# EXERCISE
Every record below should be repeated exactly, with the pictures left out.

AVAILABLE RECORDS START

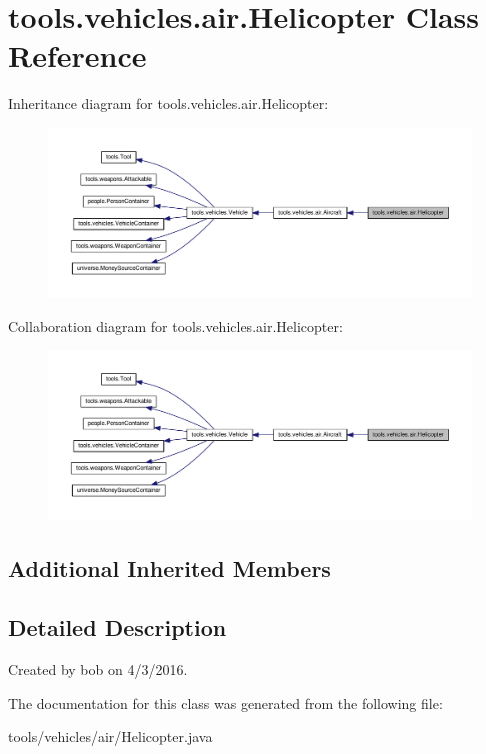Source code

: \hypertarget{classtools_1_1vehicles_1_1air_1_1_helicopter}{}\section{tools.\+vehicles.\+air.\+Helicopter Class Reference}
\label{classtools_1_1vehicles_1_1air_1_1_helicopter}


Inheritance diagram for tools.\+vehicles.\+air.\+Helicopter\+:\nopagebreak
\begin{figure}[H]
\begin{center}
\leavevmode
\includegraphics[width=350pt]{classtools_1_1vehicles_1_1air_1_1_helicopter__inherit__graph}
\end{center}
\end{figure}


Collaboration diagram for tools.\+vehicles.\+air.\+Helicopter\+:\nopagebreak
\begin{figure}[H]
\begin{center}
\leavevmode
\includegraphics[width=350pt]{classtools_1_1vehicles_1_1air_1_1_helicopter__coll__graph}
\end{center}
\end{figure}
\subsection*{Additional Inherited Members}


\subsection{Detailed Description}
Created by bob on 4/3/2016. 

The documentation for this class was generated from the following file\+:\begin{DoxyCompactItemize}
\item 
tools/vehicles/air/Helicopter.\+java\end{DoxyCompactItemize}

AVAILABLE RECORDS END

# SOLVED EXERCISE
Source code

: \hypertarget{classtools_1_1vehicles_1_1air_1_1_helicopter}{}\section{tools.\+vehicles.\+air.\+Helicopter Class Reference}
\label{classtools_1_1vehicles_1_1air_1_1_helicopter}


Inheritance diagram for tools.\+vehicles.\+air.\+Helicopter\+:\nopagebreak
\begin{figure}[H]
\begin{center}
\leavevmode
\includegraphics[width=350pt]{classtools_1_1vehicles_1_1air_1_1_helicopter__inherit__graph}
\end{center}
\end{figure}


Collaboration diagram for tools.\+vehicles.\+air.\+Helicopter\+:\nopagebreak
\begin{figure}[H]
\begin{center}
\leavevmode
\includegraphics[width=350pt]{classtools_1_1vehicles_1_1air_1_1_helicopter__coll__graph}
\end{center}
\end{figure}
\subsection*{Additional Inherited Members}


\subsection{Detailed Description}
Created by bob on 4/3/2016. 

The documentation for this class was generated from the following file\+:\begin{DoxyCompactItemize}
\item 
tools/vehicles/air/Helicopter.\+java\end{DoxyCompactItemize}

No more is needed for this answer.